→ **TASK ITEM**: Down to the last line, repeat the records exactly.

*** PROVIDED DATA ***

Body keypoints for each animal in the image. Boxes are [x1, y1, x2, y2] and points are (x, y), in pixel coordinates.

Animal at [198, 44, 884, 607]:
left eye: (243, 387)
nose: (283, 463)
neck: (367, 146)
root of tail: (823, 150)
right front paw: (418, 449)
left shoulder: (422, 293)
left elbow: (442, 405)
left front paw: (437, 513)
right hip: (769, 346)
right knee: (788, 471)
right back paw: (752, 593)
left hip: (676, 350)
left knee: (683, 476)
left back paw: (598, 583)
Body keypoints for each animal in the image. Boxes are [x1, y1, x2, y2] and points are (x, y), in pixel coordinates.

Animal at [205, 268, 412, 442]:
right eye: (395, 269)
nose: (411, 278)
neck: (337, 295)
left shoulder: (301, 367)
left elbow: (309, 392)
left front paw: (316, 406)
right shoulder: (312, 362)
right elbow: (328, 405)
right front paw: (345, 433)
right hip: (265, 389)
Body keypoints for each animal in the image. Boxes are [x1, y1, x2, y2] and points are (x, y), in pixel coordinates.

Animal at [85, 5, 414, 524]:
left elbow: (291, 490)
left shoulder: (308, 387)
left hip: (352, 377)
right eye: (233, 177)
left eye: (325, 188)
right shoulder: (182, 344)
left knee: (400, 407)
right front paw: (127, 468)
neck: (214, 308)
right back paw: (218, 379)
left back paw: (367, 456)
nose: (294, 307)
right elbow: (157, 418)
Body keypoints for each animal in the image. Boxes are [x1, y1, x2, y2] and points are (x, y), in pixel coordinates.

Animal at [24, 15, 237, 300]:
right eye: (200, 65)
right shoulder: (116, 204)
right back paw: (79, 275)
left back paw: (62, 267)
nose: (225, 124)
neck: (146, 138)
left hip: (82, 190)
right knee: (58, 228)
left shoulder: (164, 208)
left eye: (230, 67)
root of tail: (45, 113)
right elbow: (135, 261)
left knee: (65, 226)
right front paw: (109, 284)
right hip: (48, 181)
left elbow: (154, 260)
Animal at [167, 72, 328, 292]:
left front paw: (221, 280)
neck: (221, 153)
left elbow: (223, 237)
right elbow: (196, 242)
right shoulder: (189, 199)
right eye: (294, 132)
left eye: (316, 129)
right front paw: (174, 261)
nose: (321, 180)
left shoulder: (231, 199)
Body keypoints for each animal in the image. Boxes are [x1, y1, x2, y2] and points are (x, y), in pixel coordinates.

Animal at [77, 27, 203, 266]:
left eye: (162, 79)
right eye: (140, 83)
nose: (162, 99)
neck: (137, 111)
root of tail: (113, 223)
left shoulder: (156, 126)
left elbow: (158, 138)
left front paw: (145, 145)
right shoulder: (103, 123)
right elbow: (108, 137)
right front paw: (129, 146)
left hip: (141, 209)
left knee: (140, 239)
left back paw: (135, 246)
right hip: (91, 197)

*** End of PROVIDED DATA ***

→ **SOLUTION TO THE EXERCISE**:
Body keypoints for each animal in the image. Boxes are [x1, y1, x2, y2] and points are (x, y), in pixel coordinates.

Animal at [198, 44, 884, 607]:
left eye: (243, 387)
nose: (283, 463)
neck: (367, 146)
root of tail: (823, 150)
right front paw: (418, 449)
left shoulder: (422, 293)
left elbow: (442, 405)
left front paw: (437, 513)
right hip: (769, 346)
right knee: (788, 471)
right back paw: (752, 593)
left hip: (676, 350)
left knee: (683, 476)
left back paw: (598, 583)
Body keypoints for each animal in the image. Boxes are [x1, y1, x2, y2] and points are (x, y), in pixel coordinates.

Animal at [205, 268, 412, 442]:
right eye: (395, 269)
nose: (411, 278)
neck: (337, 295)
left shoulder: (301, 367)
left elbow: (309, 392)
left front paw: (316, 406)
right shoulder: (312, 362)
right elbow: (328, 405)
right front paw: (345, 433)
right hip: (265, 389)
Body keypoints for each animal in the image. Boxes are [x1, y1, x2, y2] and points are (x, y), in pixel coordinates.

Animal at [85, 5, 414, 524]:
left elbow: (291, 490)
left shoulder: (308, 387)
left hip: (352, 377)
right eye: (233, 177)
left eye: (325, 188)
right shoulder: (182, 344)
left knee: (400, 407)
right front paw: (127, 468)
neck: (214, 308)
right back paw: (218, 379)
left back paw: (367, 456)
nose: (294, 307)
right elbow: (157, 418)
Body keypoints for each animal in the image. Boxes are [x1, y1, x2, y2] and points are (x, y), in pixel coordinates.

Animal at [24, 15, 237, 300]:
right eye: (200, 65)
right shoulder: (116, 204)
right back paw: (79, 275)
left back paw: (62, 267)
nose: (225, 124)
neck: (146, 138)
left hip: (82, 190)
right knee: (58, 228)
left shoulder: (164, 208)
left eye: (230, 67)
root of tail: (45, 113)
right elbow: (135, 261)
left knee: (65, 226)
right front paw: (109, 284)
right hip: (48, 181)
left elbow: (154, 260)
Animal at [167, 72, 328, 292]:
left front paw: (221, 280)
neck: (221, 153)
left elbow: (223, 237)
right elbow: (196, 242)
right shoulder: (189, 199)
right eye: (294, 132)
left eye: (316, 129)
right front paw: (174, 261)
nose: (321, 180)
left shoulder: (231, 199)
Body keypoints for each animal in the image. Boxes are [x1, y1, x2, y2] and points are (x, y), in pixel coordinates.

Animal at [77, 27, 203, 266]:
left eye: (162, 79)
right eye: (140, 83)
nose: (162, 99)
neck: (137, 111)
root of tail: (113, 223)
left shoulder: (156, 126)
left elbow: (158, 138)
left front paw: (145, 145)
right shoulder: (103, 123)
right elbow: (108, 137)
right front paw: (129, 146)
left hip: (141, 209)
left knee: (140, 239)
left back paw: (135, 246)
right hip: (91, 197)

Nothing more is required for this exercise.